### What is being asked
Could you continue the blog post below about plastos, the spanakopita made without phyllo, picking up right after its last sentence?

### Text shown
— begin —

Plastos Spanakopita with Greek coffee image

I add two Greek herbs “myronia” and “kafkalithres” which you may not find.  You can substitute  these two aromatic herbs with fennel fronds or dill, if you prefer.

Plastos, in Greek means “fake” because it is made without phyllo.

You can also find it under the name platsarià, platsàra  or patsarià (pr. mblatsarià, mblatsàra  or mbatsarià) in Epirus.  

I have posted a similar recipe in the past called Badjina which is again a pita without phyllo but its main ingredient is pumpkin or butternut squash and Greek cheese whereas plastos is with herbs and cheese.

Plastos Spanakopita without phyllo image

We have been away for a couple of days after a short visit to our house in Assini.  Please bear with me as I have a few exciting things to share with you.

First of all it’s been a while since I updated my other blog as unfortunately things did not turn as we expected but still we are trying very hard to make it suitable for living, in order to spend some time there during the summer, until we relocate.  

We have almost finished the ground floor and here is a peak to my new kitchen.

My new kitchen at Assini image

A few days ago when I posted the picture of a Spanakopita without phyllo on Facebook, I promised that this would be my next post, after being asked for the recipe by some friends.

— end —

### Provided data
— begin —

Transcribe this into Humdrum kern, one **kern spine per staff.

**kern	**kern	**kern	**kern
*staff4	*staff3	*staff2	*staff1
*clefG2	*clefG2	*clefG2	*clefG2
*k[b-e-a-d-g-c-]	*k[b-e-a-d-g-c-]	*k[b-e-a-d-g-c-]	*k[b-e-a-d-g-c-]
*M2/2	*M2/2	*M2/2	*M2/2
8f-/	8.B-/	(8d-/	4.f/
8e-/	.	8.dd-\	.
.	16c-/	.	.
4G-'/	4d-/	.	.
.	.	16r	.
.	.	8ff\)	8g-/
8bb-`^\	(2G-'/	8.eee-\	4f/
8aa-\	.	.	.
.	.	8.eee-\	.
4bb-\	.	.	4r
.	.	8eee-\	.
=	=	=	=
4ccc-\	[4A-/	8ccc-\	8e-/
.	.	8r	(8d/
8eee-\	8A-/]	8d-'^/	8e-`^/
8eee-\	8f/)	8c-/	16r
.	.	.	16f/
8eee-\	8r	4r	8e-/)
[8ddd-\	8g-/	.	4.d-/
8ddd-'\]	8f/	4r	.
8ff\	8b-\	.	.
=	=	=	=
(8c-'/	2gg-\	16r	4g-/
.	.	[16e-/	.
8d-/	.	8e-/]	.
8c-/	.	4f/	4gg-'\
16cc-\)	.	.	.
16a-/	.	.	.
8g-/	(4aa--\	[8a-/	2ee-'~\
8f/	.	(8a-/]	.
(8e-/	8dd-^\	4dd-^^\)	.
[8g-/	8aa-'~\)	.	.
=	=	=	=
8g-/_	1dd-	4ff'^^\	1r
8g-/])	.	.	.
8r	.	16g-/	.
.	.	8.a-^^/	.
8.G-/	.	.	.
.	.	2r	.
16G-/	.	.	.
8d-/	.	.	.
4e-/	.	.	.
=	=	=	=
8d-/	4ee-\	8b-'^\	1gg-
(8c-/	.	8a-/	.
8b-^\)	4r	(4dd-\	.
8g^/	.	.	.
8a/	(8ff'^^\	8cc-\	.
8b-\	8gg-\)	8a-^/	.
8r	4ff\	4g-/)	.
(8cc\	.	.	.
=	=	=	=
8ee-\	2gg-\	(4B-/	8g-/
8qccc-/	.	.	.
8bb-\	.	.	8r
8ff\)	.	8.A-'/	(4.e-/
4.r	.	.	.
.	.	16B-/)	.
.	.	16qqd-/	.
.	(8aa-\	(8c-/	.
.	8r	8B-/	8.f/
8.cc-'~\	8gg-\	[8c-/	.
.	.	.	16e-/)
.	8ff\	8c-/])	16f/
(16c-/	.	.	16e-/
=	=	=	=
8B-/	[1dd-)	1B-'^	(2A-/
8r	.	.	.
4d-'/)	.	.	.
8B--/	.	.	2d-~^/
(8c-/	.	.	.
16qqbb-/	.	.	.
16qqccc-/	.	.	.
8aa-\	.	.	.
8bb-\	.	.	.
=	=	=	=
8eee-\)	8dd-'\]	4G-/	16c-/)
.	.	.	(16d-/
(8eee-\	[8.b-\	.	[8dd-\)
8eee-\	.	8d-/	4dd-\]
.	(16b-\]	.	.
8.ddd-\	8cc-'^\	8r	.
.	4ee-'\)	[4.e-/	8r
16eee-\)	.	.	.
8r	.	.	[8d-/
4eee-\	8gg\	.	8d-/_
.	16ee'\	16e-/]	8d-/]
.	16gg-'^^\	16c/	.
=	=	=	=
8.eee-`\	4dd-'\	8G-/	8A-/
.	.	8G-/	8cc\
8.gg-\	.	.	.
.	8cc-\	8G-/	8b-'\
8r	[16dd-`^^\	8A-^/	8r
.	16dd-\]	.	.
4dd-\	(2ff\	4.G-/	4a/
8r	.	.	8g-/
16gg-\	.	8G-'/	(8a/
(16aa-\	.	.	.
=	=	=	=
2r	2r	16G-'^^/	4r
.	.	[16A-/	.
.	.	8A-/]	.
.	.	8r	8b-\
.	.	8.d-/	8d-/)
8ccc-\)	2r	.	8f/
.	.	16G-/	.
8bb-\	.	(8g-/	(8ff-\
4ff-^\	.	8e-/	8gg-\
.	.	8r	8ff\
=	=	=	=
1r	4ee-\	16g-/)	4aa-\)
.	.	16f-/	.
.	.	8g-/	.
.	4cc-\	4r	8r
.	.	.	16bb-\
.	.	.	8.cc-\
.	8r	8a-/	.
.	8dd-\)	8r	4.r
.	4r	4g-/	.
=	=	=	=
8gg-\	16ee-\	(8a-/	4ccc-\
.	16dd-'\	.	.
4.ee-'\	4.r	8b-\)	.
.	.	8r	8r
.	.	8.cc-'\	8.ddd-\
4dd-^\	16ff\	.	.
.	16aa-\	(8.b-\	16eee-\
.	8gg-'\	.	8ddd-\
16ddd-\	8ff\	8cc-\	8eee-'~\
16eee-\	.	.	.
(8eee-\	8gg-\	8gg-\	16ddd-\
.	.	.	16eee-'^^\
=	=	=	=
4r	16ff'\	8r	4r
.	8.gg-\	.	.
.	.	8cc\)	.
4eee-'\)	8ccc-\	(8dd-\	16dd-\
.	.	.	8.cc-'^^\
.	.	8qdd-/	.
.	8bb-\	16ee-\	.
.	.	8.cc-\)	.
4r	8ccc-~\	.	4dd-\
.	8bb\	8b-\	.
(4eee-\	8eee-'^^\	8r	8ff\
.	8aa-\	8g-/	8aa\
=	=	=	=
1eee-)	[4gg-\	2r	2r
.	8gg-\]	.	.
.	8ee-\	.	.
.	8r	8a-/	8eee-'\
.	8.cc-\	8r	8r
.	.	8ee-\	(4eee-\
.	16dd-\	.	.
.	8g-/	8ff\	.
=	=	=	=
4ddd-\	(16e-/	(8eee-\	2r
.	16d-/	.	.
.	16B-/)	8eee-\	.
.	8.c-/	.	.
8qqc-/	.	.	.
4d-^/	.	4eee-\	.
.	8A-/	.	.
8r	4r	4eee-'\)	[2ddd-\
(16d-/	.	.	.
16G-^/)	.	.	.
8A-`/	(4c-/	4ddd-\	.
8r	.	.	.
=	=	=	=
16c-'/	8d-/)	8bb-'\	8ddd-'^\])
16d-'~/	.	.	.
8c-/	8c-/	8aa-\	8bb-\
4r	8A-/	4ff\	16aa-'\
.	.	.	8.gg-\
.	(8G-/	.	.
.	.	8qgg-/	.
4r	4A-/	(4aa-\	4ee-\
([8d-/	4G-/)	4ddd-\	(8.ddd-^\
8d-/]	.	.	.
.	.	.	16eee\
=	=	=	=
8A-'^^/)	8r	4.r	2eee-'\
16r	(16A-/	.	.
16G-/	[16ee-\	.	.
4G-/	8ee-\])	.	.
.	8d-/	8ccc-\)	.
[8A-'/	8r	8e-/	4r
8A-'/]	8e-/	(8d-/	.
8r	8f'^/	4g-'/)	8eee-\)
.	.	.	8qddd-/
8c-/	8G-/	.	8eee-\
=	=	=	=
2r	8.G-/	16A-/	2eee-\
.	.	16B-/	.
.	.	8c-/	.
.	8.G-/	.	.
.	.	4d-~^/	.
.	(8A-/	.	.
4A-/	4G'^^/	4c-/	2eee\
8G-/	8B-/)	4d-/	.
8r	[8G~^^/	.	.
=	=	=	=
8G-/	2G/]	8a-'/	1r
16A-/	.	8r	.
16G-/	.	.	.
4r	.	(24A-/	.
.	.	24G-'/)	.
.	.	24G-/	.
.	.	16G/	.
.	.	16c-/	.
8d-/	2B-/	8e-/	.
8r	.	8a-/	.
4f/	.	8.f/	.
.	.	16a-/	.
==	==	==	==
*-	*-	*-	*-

— end —

### Result of this task
koukoulopita with fish and fries image

However, yesterday when I posted about our trip on my other blog I also posted a recipe called Koukoulopita me Kolokythi, which is like a galette with zucchini.  

That recipe has a whole wheat phyllo but I am mentioning it here as well as you can make Plasto me Kolokythi (zucchini), which would be exactly the same recipe without the phyllo but much easier.

Zucchini tart image

A few days later, I had more zucchini which I made into a Zucchini, Feta and Halloumi Tart.

On another note, an article of mine about “Old Cypriot Wedding Traditions” has recently been published in Cypriot Status Magazine.  

I have  posted about this in my Cypriot blog and for those of  you who are interested in Cypriot traditional recipes, I have posted some of the traditions as well as the recipe for Ressi, which is our wedding food.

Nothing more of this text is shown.